> _To do_: Copy every line of the data below word for word, changing nothing.

[Entries from a dataset]
---------------

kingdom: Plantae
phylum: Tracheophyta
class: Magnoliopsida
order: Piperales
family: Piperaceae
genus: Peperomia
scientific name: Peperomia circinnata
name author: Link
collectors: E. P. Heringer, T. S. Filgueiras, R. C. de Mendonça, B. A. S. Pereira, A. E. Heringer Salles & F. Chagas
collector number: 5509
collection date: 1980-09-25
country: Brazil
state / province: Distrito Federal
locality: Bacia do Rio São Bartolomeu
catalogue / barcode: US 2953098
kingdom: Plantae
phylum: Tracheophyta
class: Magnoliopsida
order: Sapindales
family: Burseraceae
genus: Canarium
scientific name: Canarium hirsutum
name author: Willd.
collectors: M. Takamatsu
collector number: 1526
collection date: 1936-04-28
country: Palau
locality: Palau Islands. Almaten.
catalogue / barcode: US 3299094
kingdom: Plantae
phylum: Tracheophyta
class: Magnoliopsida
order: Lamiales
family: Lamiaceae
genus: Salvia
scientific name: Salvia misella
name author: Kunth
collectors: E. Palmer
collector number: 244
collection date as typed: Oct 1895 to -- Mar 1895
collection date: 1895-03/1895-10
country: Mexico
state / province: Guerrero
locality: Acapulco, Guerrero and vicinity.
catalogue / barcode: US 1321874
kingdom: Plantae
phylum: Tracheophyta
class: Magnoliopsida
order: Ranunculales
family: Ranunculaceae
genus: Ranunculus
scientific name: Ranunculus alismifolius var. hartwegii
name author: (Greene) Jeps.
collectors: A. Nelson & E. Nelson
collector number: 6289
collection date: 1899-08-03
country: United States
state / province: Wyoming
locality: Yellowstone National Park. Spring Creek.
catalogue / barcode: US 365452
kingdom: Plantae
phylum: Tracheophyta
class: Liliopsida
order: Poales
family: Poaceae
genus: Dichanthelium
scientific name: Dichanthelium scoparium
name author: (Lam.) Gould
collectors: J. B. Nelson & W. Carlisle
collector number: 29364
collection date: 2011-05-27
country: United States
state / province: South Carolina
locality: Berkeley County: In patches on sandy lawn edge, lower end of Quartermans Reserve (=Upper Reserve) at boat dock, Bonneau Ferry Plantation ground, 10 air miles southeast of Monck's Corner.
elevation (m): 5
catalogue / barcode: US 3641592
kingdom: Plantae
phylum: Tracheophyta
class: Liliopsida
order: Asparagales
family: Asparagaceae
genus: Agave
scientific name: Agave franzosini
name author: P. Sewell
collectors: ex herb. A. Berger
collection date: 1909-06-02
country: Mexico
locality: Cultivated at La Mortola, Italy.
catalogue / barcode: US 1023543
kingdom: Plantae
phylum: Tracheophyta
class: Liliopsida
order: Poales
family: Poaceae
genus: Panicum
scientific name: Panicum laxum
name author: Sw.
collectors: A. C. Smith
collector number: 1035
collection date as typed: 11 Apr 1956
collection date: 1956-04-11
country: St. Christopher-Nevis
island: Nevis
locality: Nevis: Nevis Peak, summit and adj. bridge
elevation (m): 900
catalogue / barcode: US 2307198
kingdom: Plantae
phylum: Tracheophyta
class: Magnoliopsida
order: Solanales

---------------

> _Task result_:
kingdom: Plantae
phylum: Tracheophyta
class: Magnoliopsida
order: Piperales
family: Piperaceae
genus: Peperomia
scientific name: Peperomia circinnata
name author: Link
collectors: E. P. Heringer, T. S. Filgueiras, R. C. de Mendonça, B. A. S. Pereira, A. E. Heringer Salles & F. Chagas
collector number: 5509
collection date: 1980-09-25
country: Brazil
state / province: Distrito Federal
locality: Bacia do Rio São Bartolomeu
catalogue / barcode: US 2953098
kingdom: Plantae
phylum: Tracheophyta
class: Magnoliopsida
order: Sapindales
family: Burseraceae
genus: Canarium
scientific name: Canarium hirsutum
name author: Willd.
collectors: M. Takamatsu
collector number: 1526
collection date: 1936-04-28
country: Palau
locality: Palau Islands. Almaten.
catalogue / barcode: US 3299094
kingdom: Plantae
phylum: Tracheophyta
class: Magnoliopsida
order: Lamiales
family: Lamiaceae
genus: Salvia
scientific name: Salvia misella
name author: Kunth
collectors: E. Palmer
collector number: 244
collection date as typed: Oct 1895 to -- Mar 1895
collection date: 1895-03/1895-10
country: Mexico
state / province: Guerrero
locality: Acapulco, Guerrero and vicinity.
catalogue / barcode: US 1321874
kingdom: Plantae
phylum: Tracheophyta
class: Magnoliopsida
order: Ranunculales
family: Ranunculaceae
genus: Ranunculus
scientific name: Ranunculus alismifolius var. hartwegii
name author: (Greene) Jeps.
collectors: A. Nelson & E. Nelson
collector number: 6289
collection date: 1899-08-03
country: United States
state / province: Wyoming
locality: Yellowstone National Park. Spring Creek.
catalogue / barcode: US 365452
kingdom: Plantae
phylum: Tracheophyta
class: Liliopsida
order: Poales
family: Poaceae
genus: Dichanthelium
scientific name: Dichanthelium scoparium
name author: (Lam.) Gould
collectors: J. B. Nelson & W. Carlisle
collector number: 29364
collection date: 2011-05-27
country: United States
state / province: South Carolina
locality: Berkeley County: In patches on sandy lawn edge, lower end of Quartermans Reserve (=Upper Reserve) at boat dock, Bonneau Ferry Plantation ground, 10 air miles southeast of Monck's Corner.
elevation (m): 5
catalogue / barcode: US 3641592
kingdom: Plantae
phylum: Tracheophyta
class: Liliopsida
order: Asparagales
family: Asparagaceae
genus: Agave
scientific name: Agave franzosini
name author: P. Sewell
collectors: ex herb. A. Berger
collection date: 1909-06-02
country: Mexico
locality: Cultivated at La Mortola, Italy.
catalogue / barcode: US 1023543
kingdom: Plantae
phylum: Tracheophyta
class: Liliopsida
order: Poales
family: Poaceae
genus: Panicum
scientific name: Panicum laxum
name author: Sw.
collectors: A. C. Smith
collector number: 1035
collection date as typed: 11 Apr 1956
collection date: 1956-04-11
country: St. Christopher-Nevis
island: Nevis
locality: Nevis: Nevis Peak, summit and adj. bridge
elevation (m): 900
catalogue / barcode: US 2307198
kingdom: Plantae
phylum: Tracheophyta
class: Magnoliopsida
order: Solanales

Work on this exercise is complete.